# ЗАДАНИЕ
Оформите все строки, начиная со строки, содержащей «Page size: 1241x1754.», и заканчивая строкой, содержащей «subtitle ANEXO B», включительно, в виде списка JSON, где каждой строке соответствует одно текстовое значение. Пустые строки пропустите.

# ИСХОДНЫЕ ДАННЫЕ

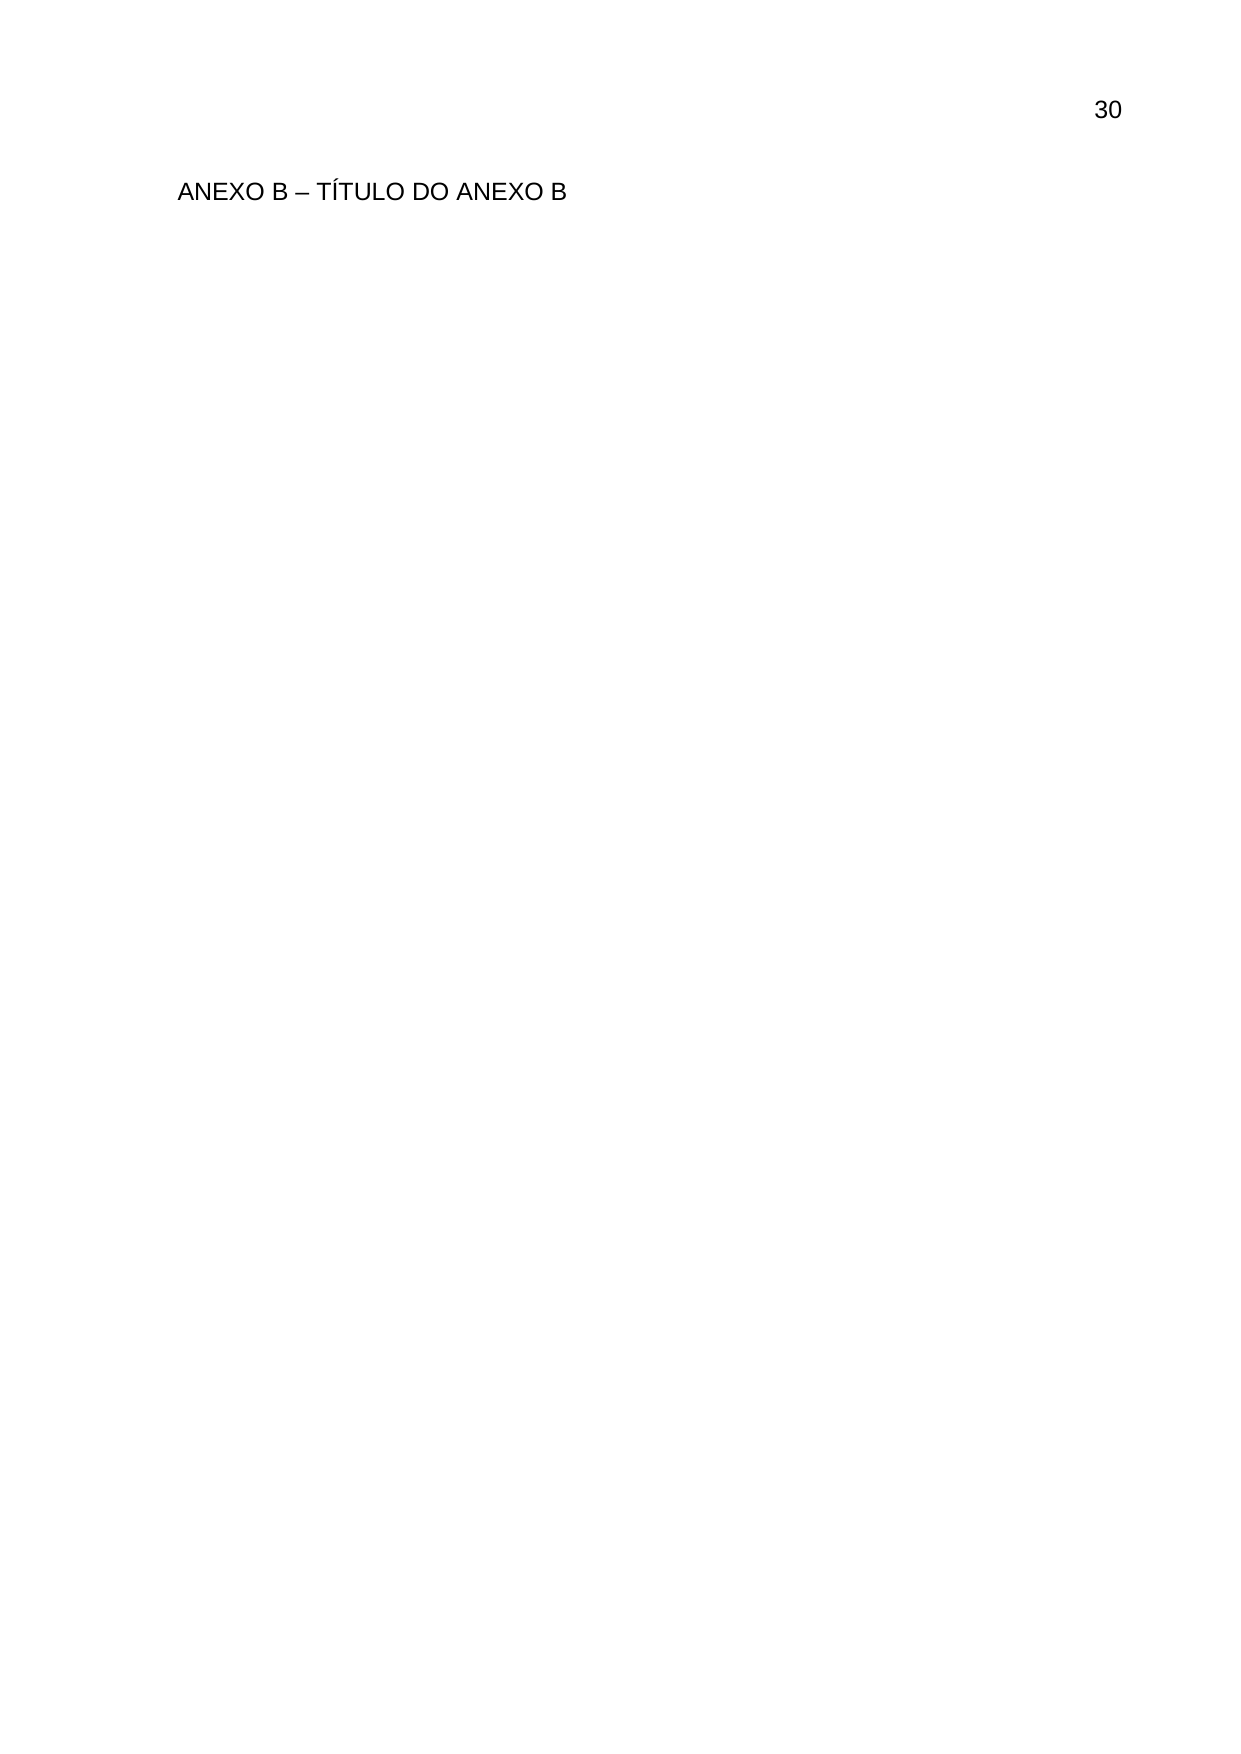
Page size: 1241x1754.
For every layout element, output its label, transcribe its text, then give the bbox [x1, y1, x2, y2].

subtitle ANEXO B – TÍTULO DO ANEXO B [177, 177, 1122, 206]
--
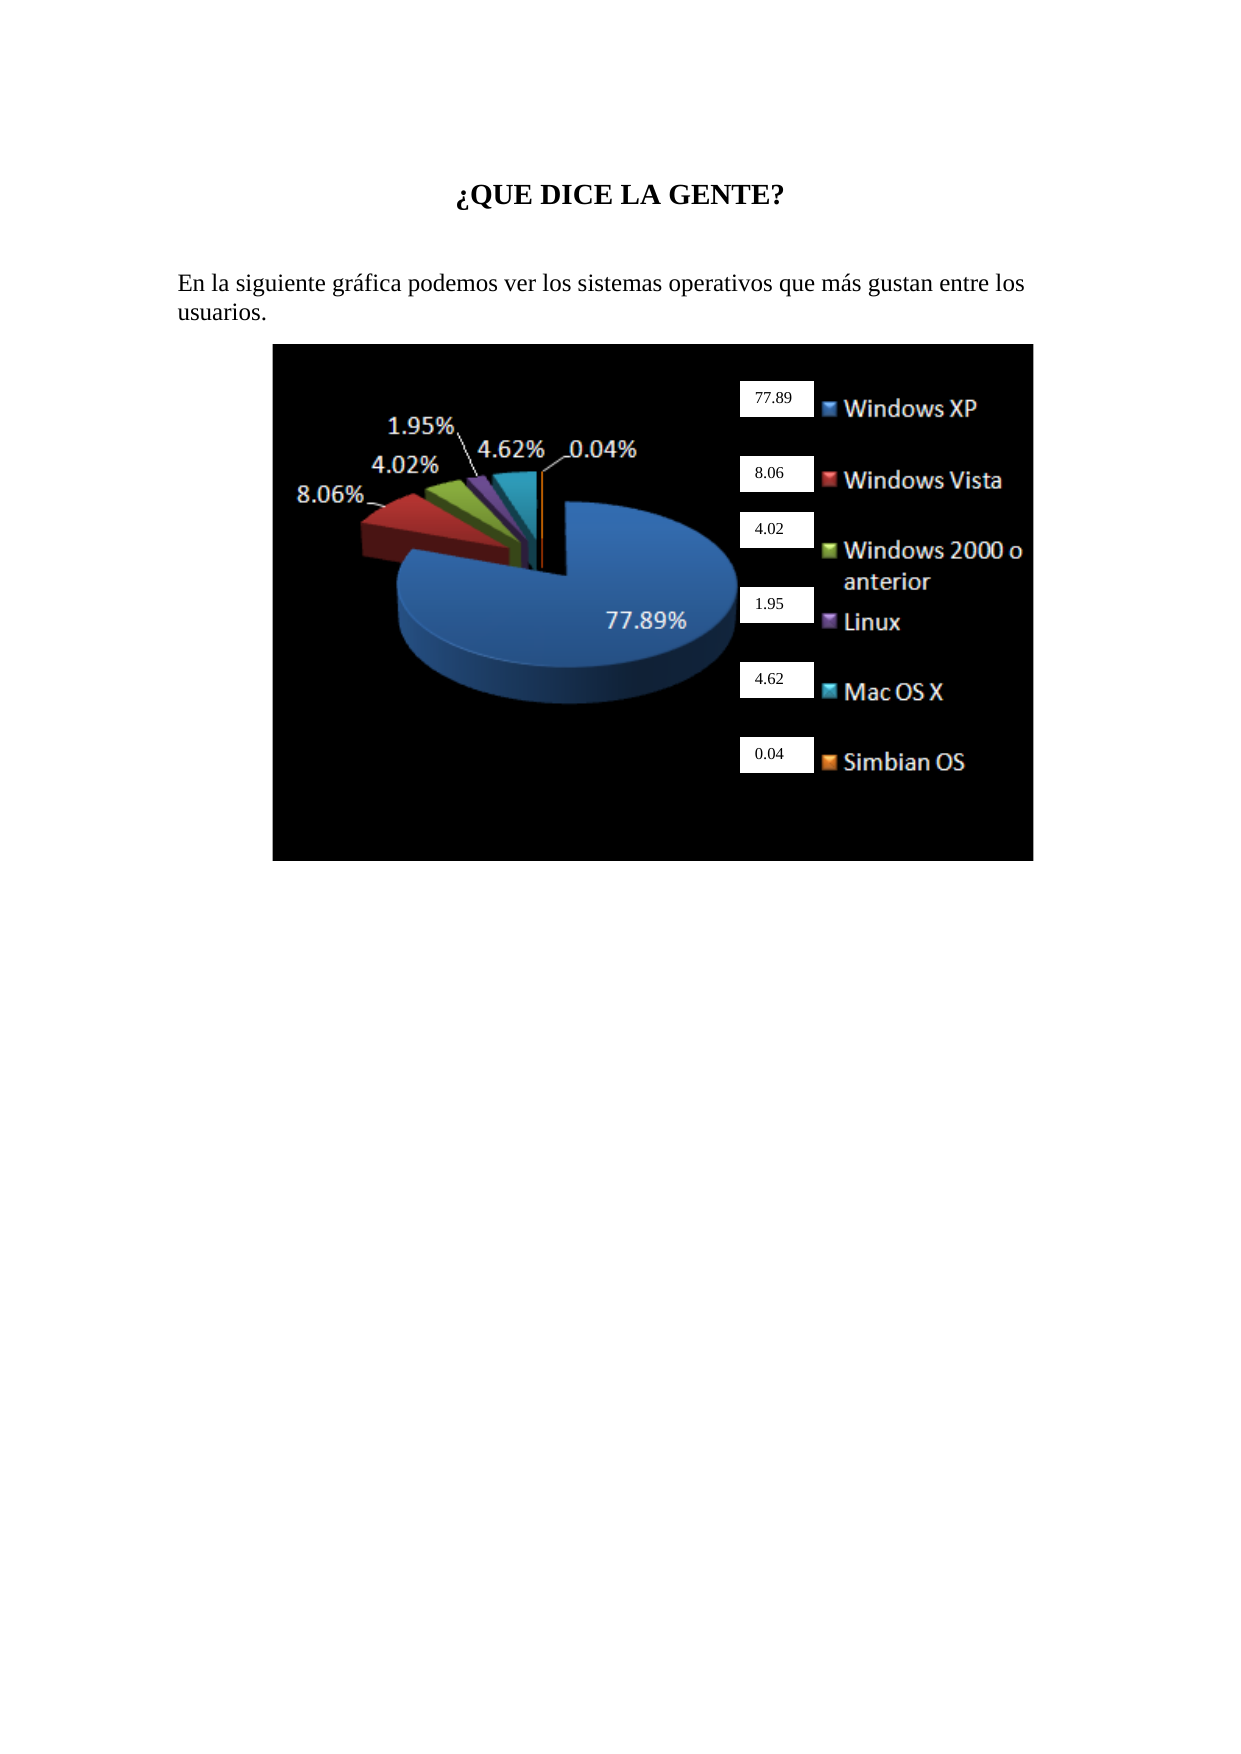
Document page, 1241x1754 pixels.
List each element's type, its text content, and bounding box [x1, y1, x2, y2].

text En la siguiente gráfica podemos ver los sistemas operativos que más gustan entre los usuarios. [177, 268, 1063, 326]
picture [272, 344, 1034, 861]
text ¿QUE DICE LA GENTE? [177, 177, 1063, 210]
---
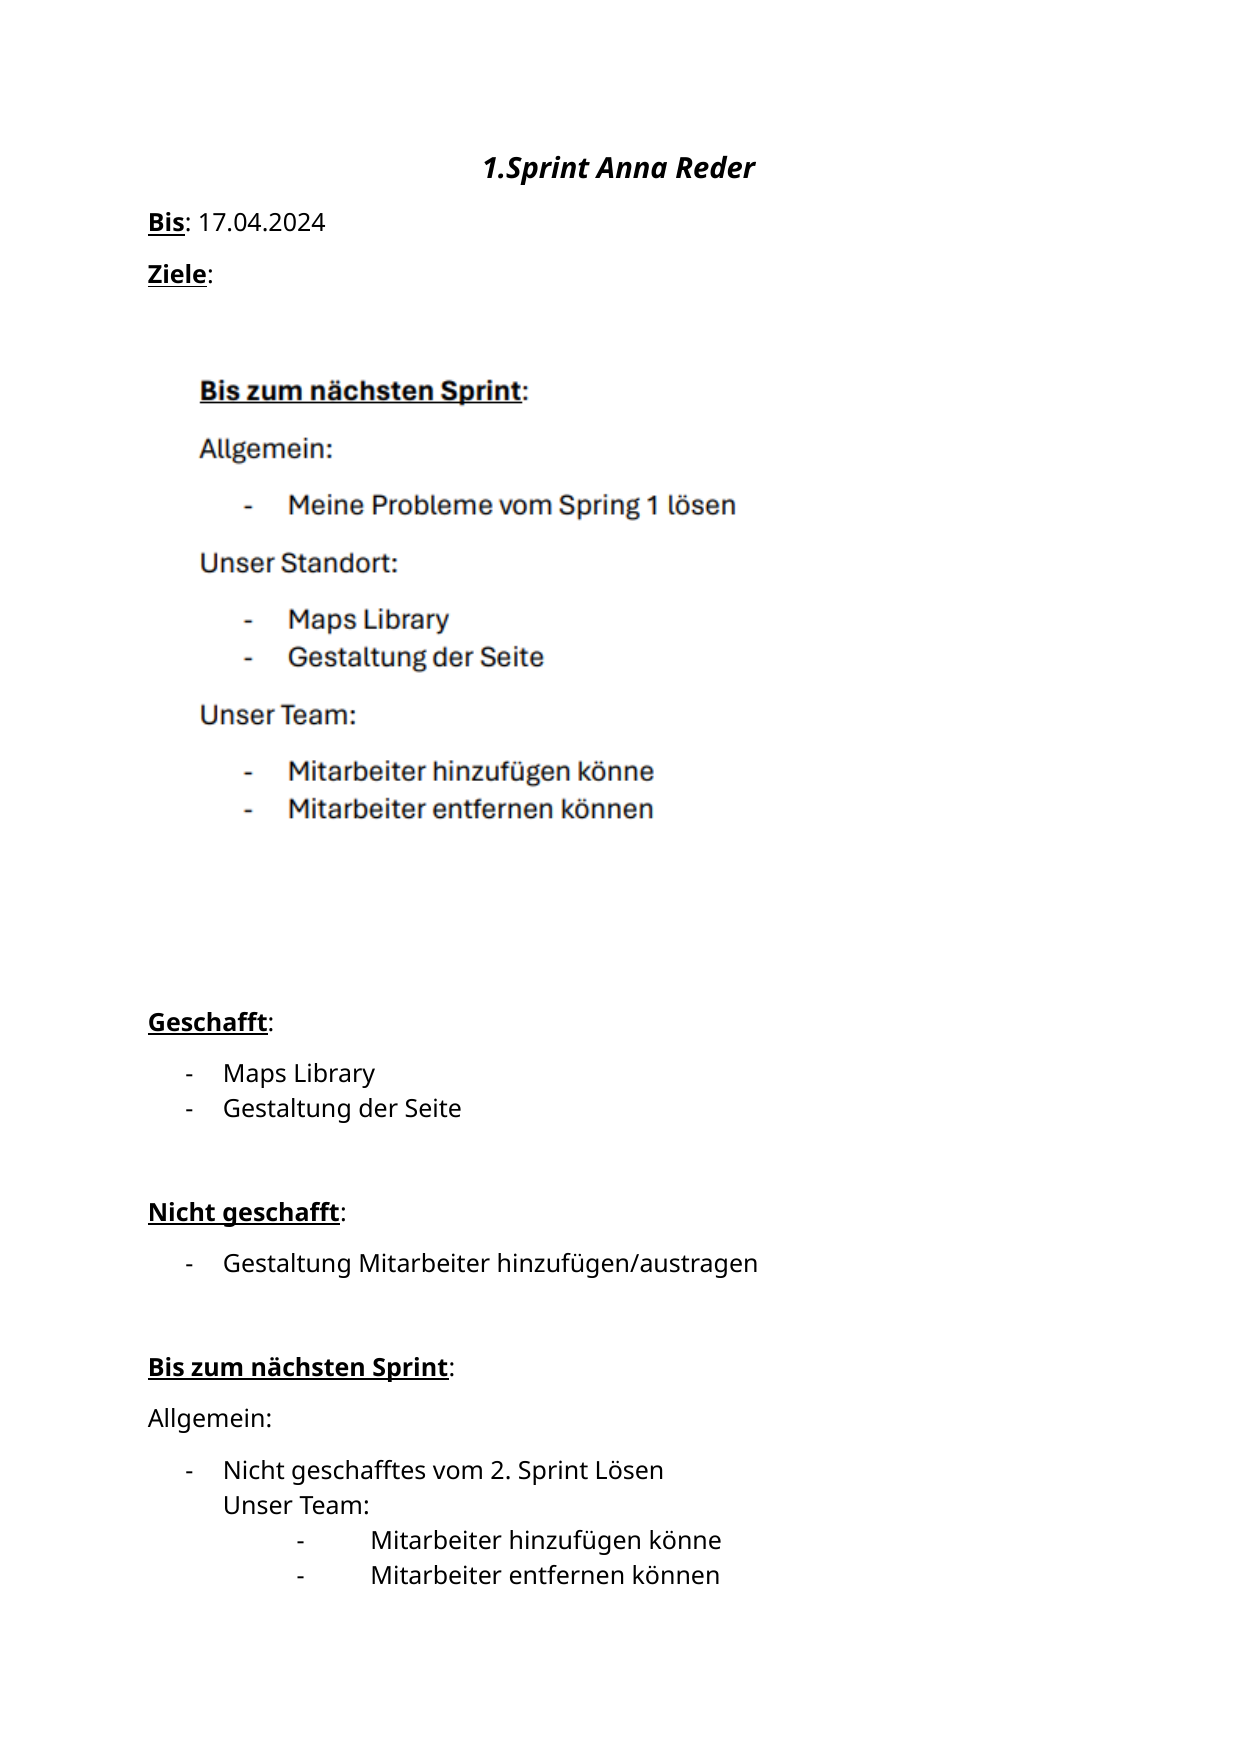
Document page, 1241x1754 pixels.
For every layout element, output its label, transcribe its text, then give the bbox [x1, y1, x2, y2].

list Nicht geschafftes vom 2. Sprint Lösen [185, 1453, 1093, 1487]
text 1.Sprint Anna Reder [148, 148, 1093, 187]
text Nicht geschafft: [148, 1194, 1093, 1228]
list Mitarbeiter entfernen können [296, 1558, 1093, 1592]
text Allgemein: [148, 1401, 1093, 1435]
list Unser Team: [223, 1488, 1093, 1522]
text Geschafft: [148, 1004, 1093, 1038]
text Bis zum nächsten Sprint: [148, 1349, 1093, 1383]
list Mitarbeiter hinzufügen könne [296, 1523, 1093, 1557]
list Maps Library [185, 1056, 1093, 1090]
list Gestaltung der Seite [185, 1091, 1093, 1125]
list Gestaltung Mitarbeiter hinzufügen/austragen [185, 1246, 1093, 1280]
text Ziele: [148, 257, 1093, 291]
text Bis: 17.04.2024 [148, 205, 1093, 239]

# ОТВЕТ
[
  "Page size: 1241x1754.",
  "For every layout element, output its label, transcribe its text, then give the bbox [x1, y1, x2, y2].",
  "subtitle ANEXO B – TÍTULO DO ANEXO B [177, 177, 1122, 206]"
]